Excerto da fonte:
--- --- ---

A recente implementação do passe ferroviário verde de 20 euros em Portugal levanta questões importantes sobre a forma como o país pretende promover o uso de transportes públicos e, ao mesmo tempo, reduzir a pegada ecológica. Embora à primeira vista seja uma medida positiva, a sua eficácia real e sustentabilidade, tanto a nível económico como social, precisam de ser avaliadas de forma rigorosa.

O exemplo alemão, com a implementação do passe ferroviário de 9 euros durante a crise energética e a elevada inflação, oferece um ponto de comparação relevante. Apesar de ter atraído um número muito significativo de novos passageiros, não resultou numa transição expressiva do transporte individual para o coletivo. Este insucesso pode ser explicado, em parte, pela redução simultânea no preço dos combustíveis, o que comprometeu os efeitos da medida – era preciso reduzir todos os custos de transporte naquele momento. Contudo para sustentar este passe, o governo alemão transferiu vários milhares de milhões de euros para a Deutsche Bahn (DB), a operadora ferroviária, uma despesa substancial que levanta a questão: por que não canalizar esses recursos para políticas que poderiam ter um impacto maior sobre a alteração de modo de transporte?

O erro, ao que parece, foi criar um passe demasiado acessível, ignorando que a maioria dos utilizadores estaria disposta a pagar mais do que 50 euros por este passe, segundo resultados do trabalho de investigação da TU Munich, que acompanhou toda a medida. O preço baixo subvalorizou fatores críticos como a qualidade do serviço e o conforto dos transportes, algo que também Portugal deve ter em conta ao lançar o seu passe de 20 euros. O governo sabe que a redução do preço resultará num aumento da procura, é verdade, mas resta saber se o sistema está preparado para esse aumento, especialmente em termos de recursos humanos e manutenção. Com o tempo, a Alemanha substituiu o passe de 9 euros por um de 49 euros para a sua rede regional, mas o sistema ferroviário começa a apresentar problemas, como atrasos sistemáticos em toda a rede.

--- --- ---

Pedido escrito a:
Repita as linhas da listagem entre a que contém "Record the time indicated on the watch." e o final da listagem, ambas incluídas. Omita as imagens na resposta.
O texto e a listagem são independentes um do outro.

Dados fornecidos:
--- --- ---

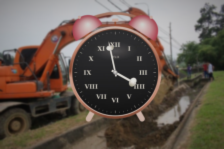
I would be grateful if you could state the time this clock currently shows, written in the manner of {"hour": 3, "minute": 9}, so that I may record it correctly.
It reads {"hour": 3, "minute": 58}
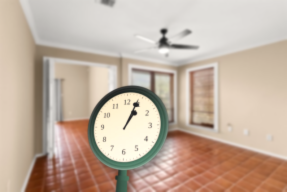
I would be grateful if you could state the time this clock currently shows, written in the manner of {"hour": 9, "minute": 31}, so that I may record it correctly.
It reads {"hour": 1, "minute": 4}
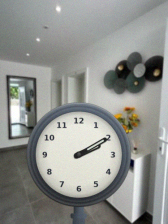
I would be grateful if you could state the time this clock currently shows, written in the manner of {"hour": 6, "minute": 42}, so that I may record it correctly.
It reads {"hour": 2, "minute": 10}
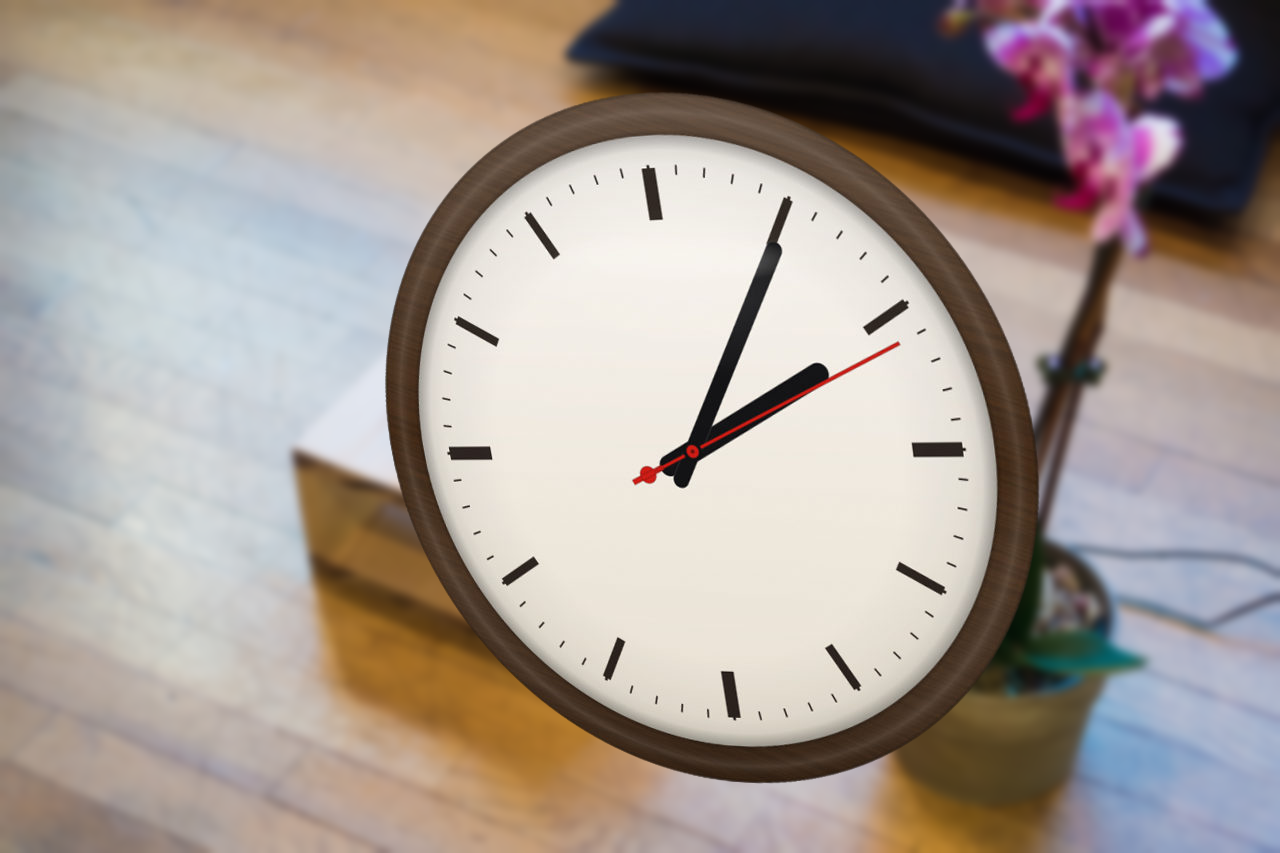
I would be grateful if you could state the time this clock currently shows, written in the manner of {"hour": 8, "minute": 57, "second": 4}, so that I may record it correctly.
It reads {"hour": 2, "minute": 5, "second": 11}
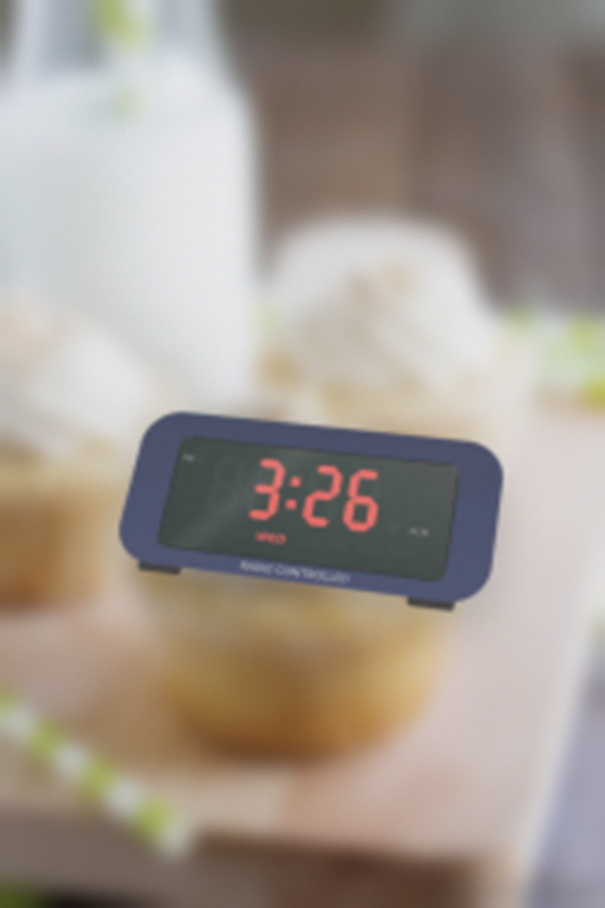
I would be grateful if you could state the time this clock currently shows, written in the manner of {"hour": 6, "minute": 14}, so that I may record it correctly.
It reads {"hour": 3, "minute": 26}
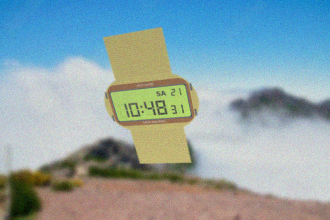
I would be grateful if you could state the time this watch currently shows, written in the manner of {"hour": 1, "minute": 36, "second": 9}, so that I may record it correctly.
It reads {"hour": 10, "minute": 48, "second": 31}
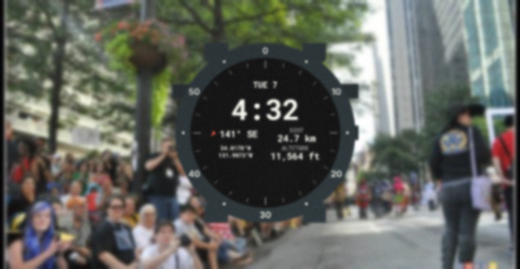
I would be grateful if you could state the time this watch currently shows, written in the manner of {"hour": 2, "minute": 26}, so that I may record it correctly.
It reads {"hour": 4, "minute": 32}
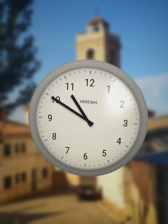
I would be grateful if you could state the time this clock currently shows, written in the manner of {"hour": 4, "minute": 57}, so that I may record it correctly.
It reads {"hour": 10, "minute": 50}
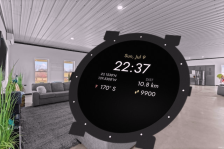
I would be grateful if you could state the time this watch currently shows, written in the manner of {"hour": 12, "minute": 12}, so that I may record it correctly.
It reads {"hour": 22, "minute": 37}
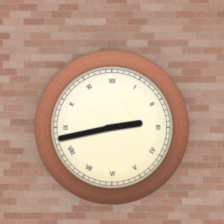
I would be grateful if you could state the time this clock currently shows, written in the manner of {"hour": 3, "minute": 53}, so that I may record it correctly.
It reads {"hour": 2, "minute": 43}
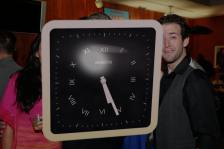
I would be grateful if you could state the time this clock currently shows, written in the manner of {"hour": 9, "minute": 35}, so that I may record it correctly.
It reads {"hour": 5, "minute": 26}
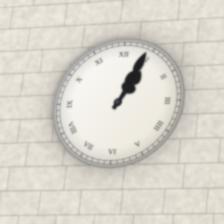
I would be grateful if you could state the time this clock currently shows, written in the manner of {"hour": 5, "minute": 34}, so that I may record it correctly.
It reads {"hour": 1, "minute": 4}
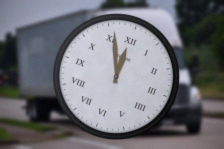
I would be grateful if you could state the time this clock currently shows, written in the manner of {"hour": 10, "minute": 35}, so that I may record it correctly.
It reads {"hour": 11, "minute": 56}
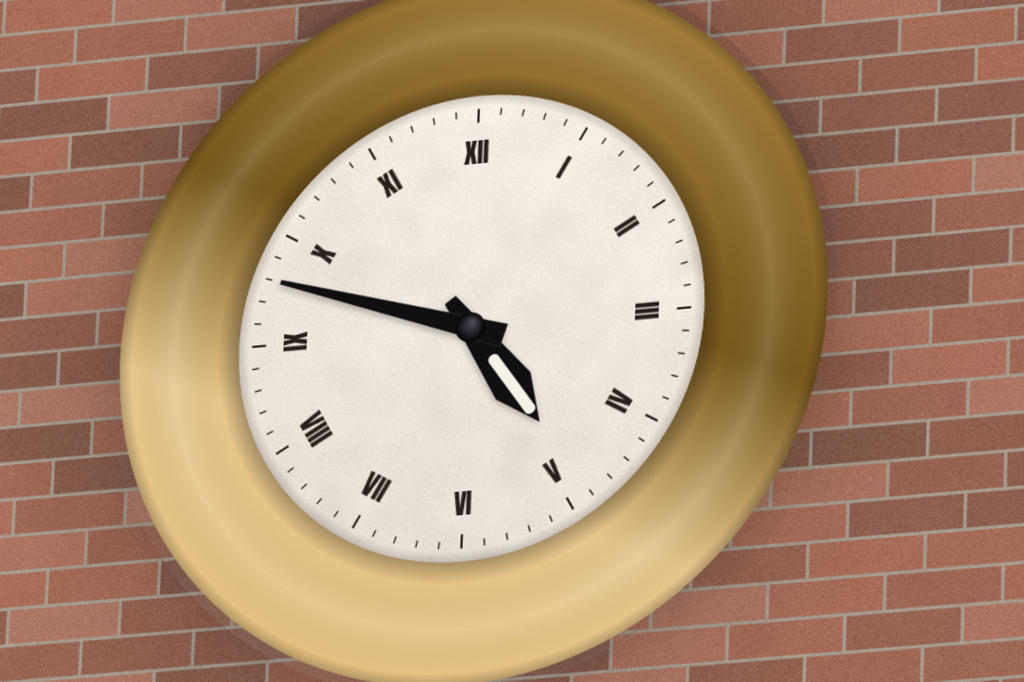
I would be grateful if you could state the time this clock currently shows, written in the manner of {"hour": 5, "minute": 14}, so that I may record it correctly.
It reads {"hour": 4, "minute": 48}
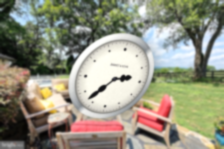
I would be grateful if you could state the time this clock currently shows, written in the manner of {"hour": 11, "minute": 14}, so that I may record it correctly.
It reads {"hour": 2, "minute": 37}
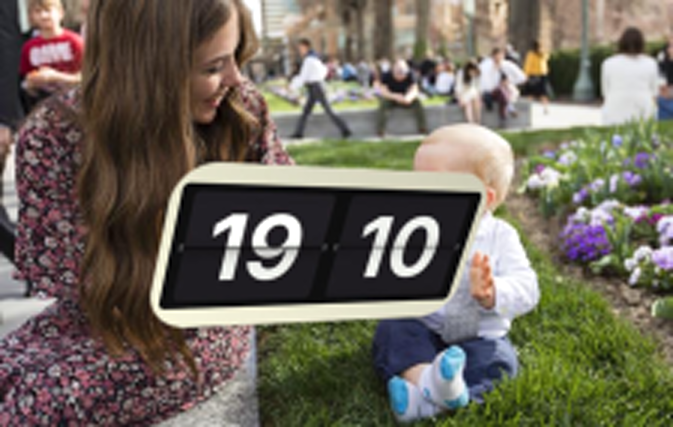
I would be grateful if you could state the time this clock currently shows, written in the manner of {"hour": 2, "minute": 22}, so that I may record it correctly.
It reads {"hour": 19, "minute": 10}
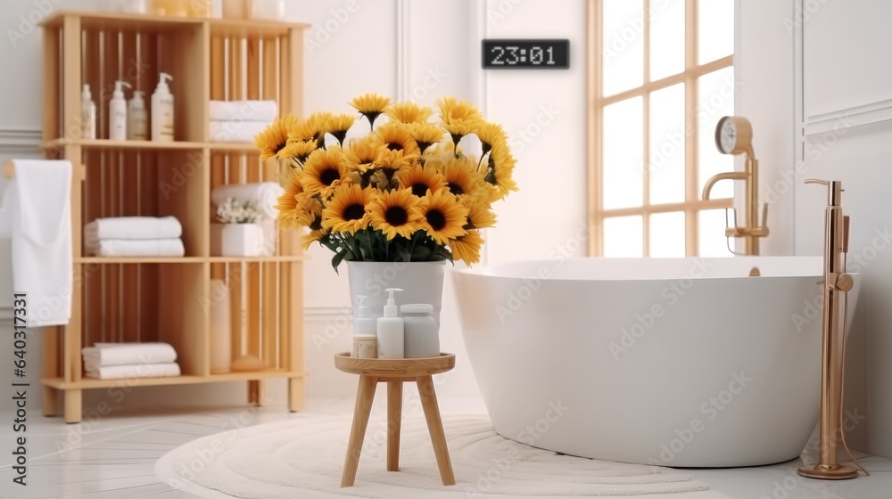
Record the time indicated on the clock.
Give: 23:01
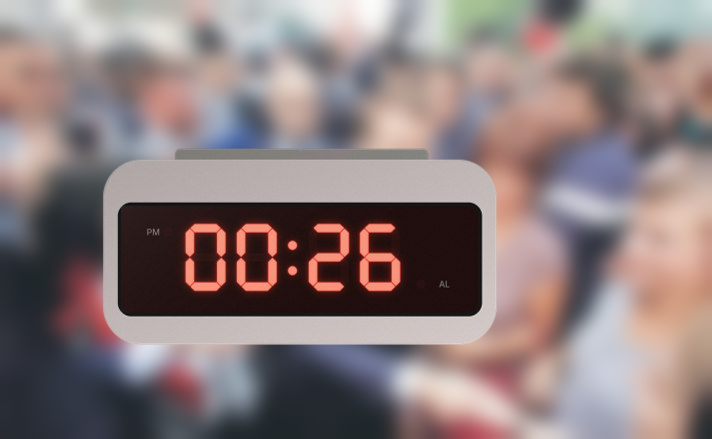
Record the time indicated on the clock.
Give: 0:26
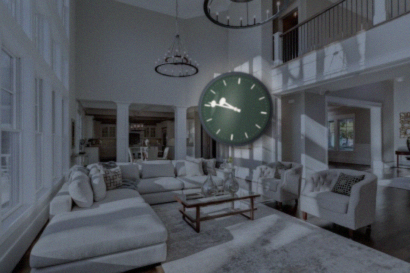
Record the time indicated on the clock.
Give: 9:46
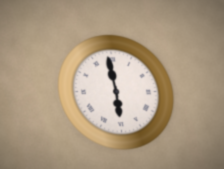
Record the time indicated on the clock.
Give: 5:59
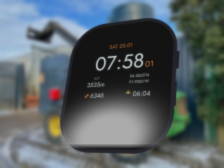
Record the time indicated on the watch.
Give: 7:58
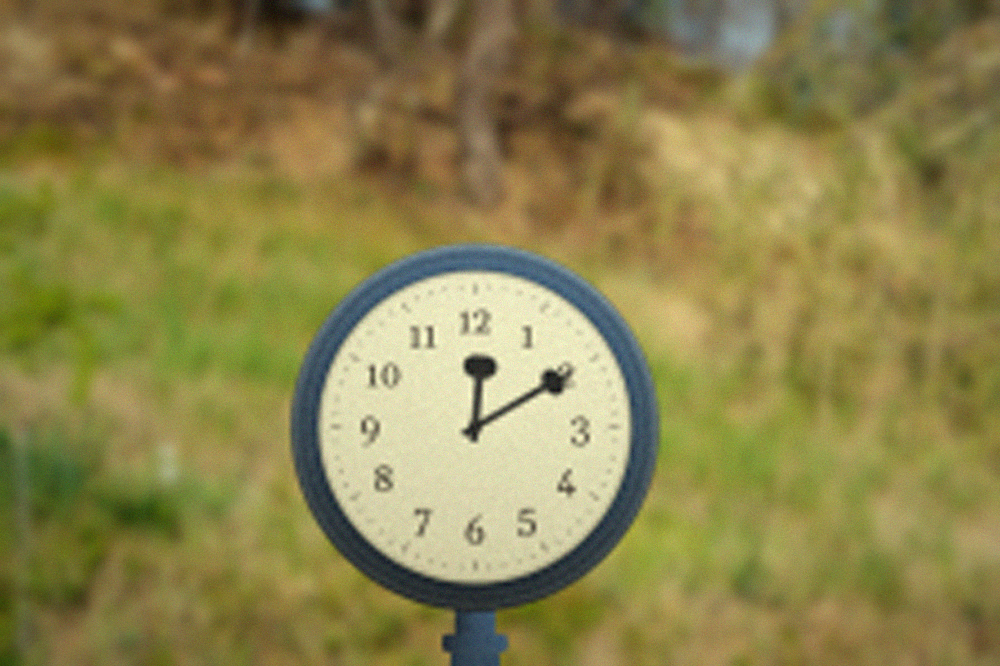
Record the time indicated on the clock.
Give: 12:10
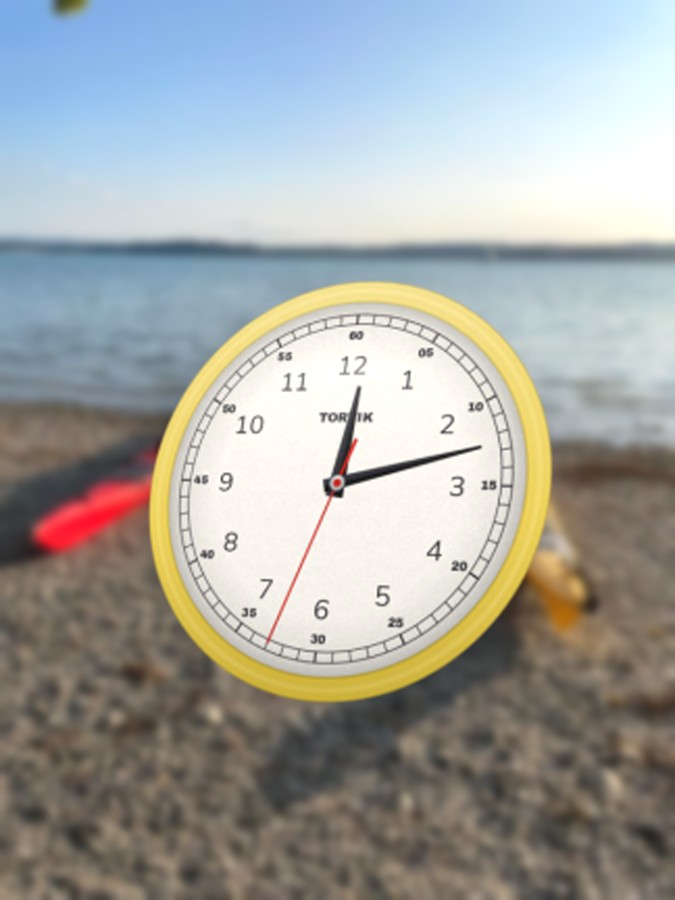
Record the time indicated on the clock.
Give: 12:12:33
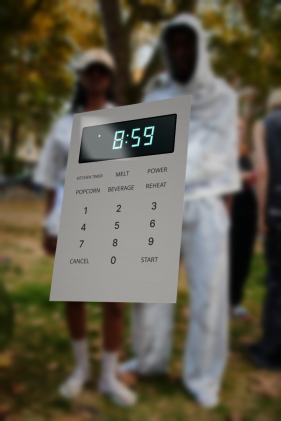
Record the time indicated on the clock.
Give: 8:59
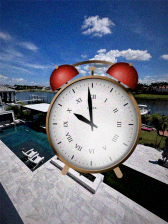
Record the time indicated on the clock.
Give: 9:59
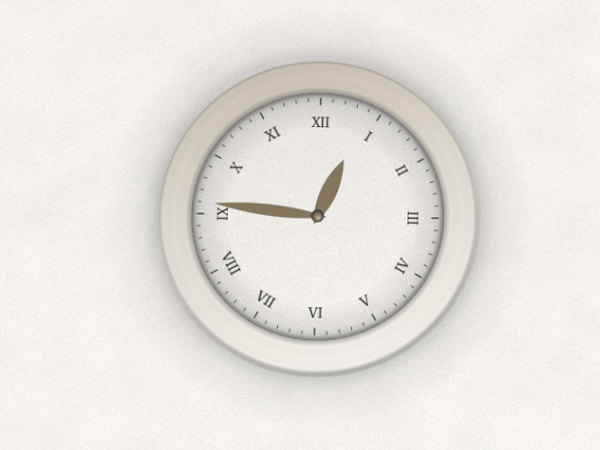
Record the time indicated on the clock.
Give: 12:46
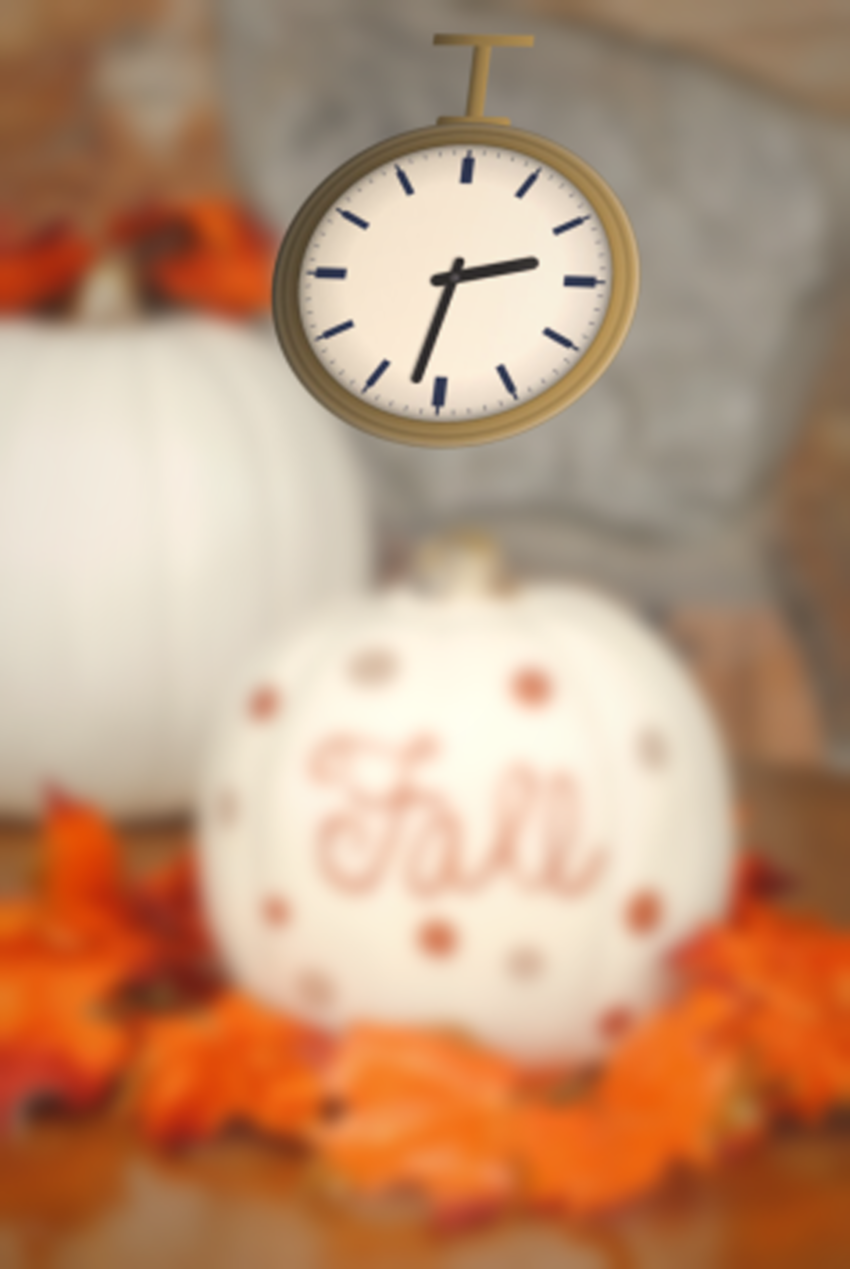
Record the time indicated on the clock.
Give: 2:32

--- --- ---

Pedido escrito b:
Responda a estas perguntas sobre o texto acerca do passe ferroviário:
(i) Qual é o preço do passe ferroviário verde implementado em Portugal?
(ii) Que instituição acompanhou toda a medida do passe alemão de 9 euros?
(iii) Por que passe foi substituído o de 9 euros na rede regional alemã?

Resposta elaborada a:
Record the time indicated on the watch.
Give: 7:58
Record the time indicated on the clock.
Give: 12:10
Record the time indicated on the clock.
Give: 12:12:33
Record the time indicated on the clock.
Give: 8:59
Record the time indicated on the clock.
Give: 9:59
Record the time indicated on the clock.
Give: 12:46
Record the time indicated on the clock.
Give: 2:32

Resposta elaborada b:
(i) 20 euros.
(ii) A TU Munich.
(iii) Por um passe de 49 euros.